When starting out, it’s important to make sure you’re adding enough gain to avoid your signal being inaudible and just enough to avoid clipping.
Getting comfortable with this process (known as gain staging), can help you to make informed decisions about why and how you set your gain.
What is clipping?
When an amplifier is given the task of delivering an output voltage or current beyond what it’s actually capable of, the effects of this is what we refer to as “clipping”.
We use this term because when pushed to its limit, your system will literally “clip” off the tops of your waveform. In other words, whatever audio was supposed to be there is permanently lost.
While clipping can be an intentional effect, particularly in heavier styles of music, it’s more often than not unwanted. After all, losing portions of your performance seems to defeat the purpose of recording it at all, does it not?
The best way to avoid clipping is proper gain staging.
What exactly is gain staging and how to do it?
Gain staging is the process of optimizing your audio signal levels at each stage in your signal processing to ensure that the greatest sound quality is achieved.
How to gain stage properly?
- Make sure you’ve set your audio source to a proper gain level. It should be loud enough to hear, but not loud enough to cause distortion.
- Adjust your preamp gain so that the signal is loud enough to hear, but not loud enough to cause distortion.
- Set your faders properly so that the signal is loud enough to hear, but not loud enough to cause distortion.
- Adjust your output gain so that the signal is loud enough to hear, but not loud enough to cause distortion.
General tips to help aid in this process
While different engineers have different preferences, a general rule of thumb is making sure that the loudest signal you anticipate on recording doesn’t reach above either -6 dB or -12 dB. This allows for a solid amount of headroom to help with postproduction.
- Try not to position your faders above 0 (if the audio was properly recorded).
- If your DAW’s meter starts to turn red, turn down the gain.
There are microphones that require a lot more gain than others, largely due to their sensitivity or output levels being low.

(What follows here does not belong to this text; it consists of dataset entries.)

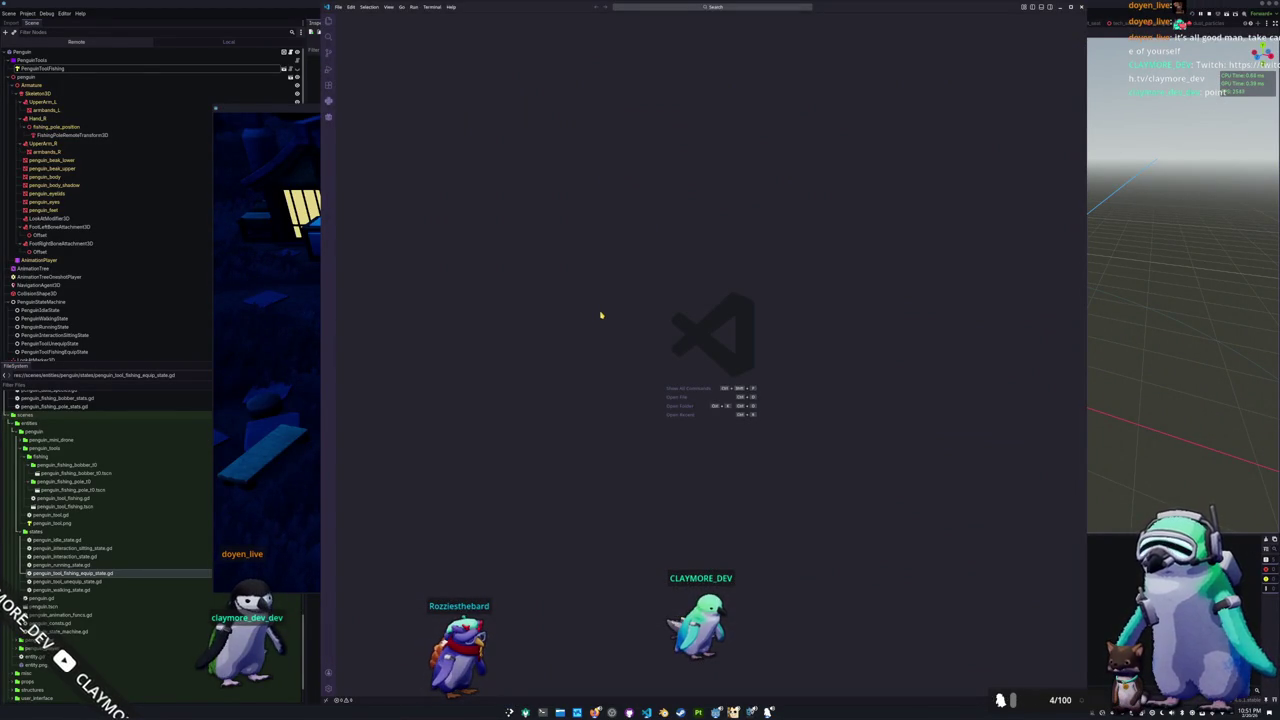
# Step: Open the SourceHut/HadalythZero/rust folder in the new VS Code window
pyautogui.press('ctrl+k')
pyautogui.press('ctrl+o')
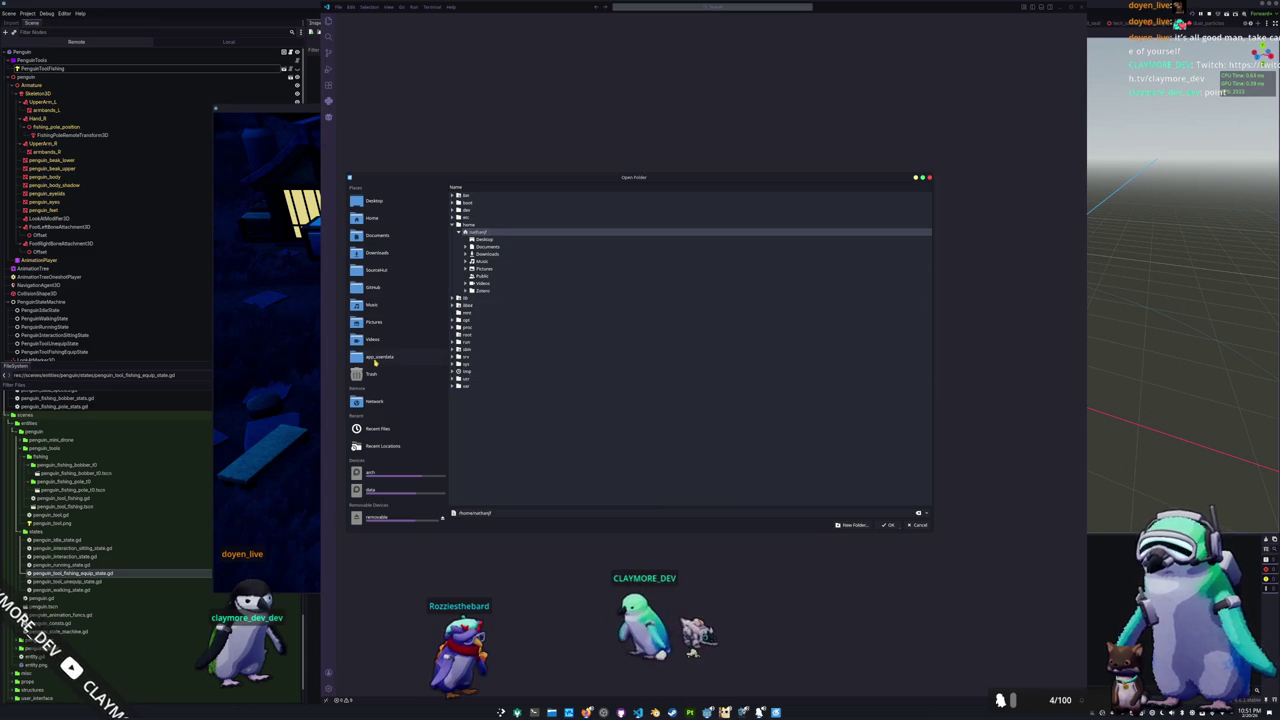
pyautogui.click(373, 271)
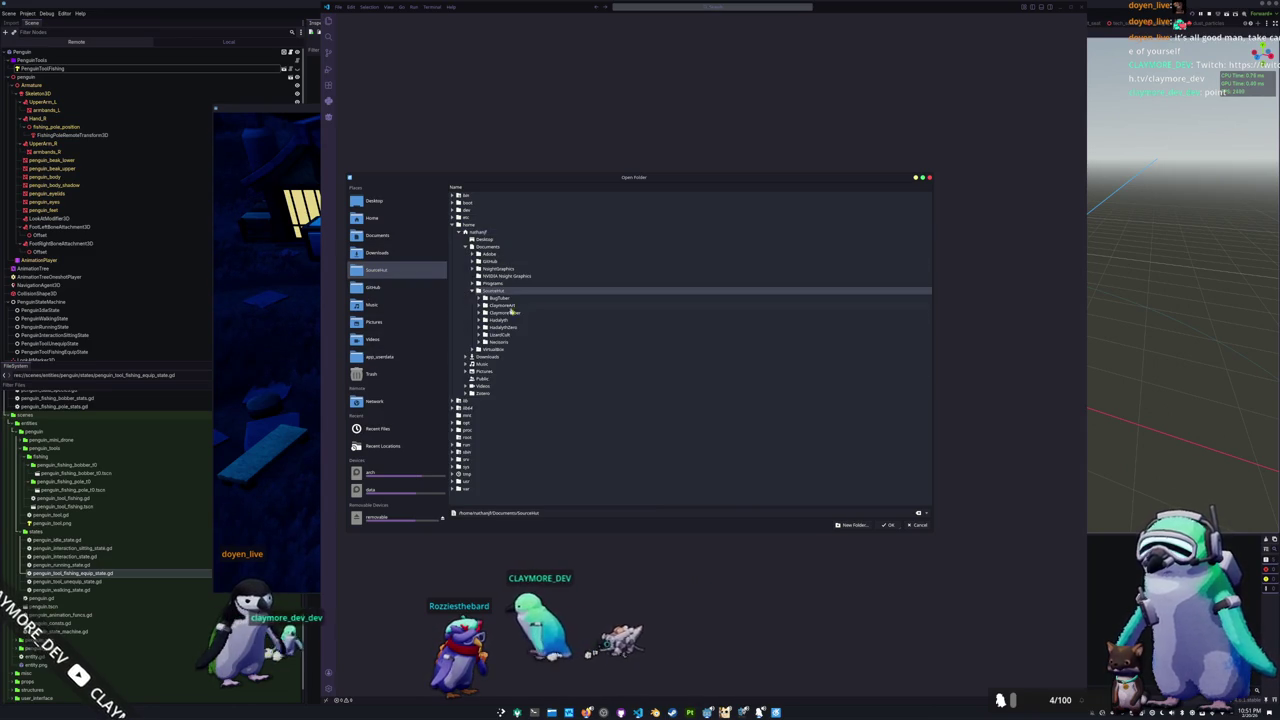
pyautogui.click(483, 328)
pyautogui.click(500, 349)
pyautogui.click(888, 525)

This can be a dynamic microphone with low output, a ribbon microphone, or even some condensers.
Notoriously gain-hungry microphones include the Electro-Voice RE20 and the Shure SM7B.
While it’s obvious that you’re not going to want to send too much juice into the signal, you may need to crank it higher than you would for other microphones.
A common issue that you’ll run into in a scenario like this, is that your interface or mix console won’t be capable of producing enough gain to compensate. If you find that you need to dial the gain all the way up for a decent signal, you’ll want to start to consider investing in a preamp – or use a different microphone entirely.
Further reading: What is a preamp, and do I need one?
While understanding microphone gain may seem like an overwhelming and complicated task on the outside look in, it’s ultimately a very basic principle of audio. Even a baseline level of understanding can vastly improve the quality of your recordings.
Knowing how much gain to apply, when to make adjustments, and what to avoid can allow you to record quality audio that’s easy to deal with in post.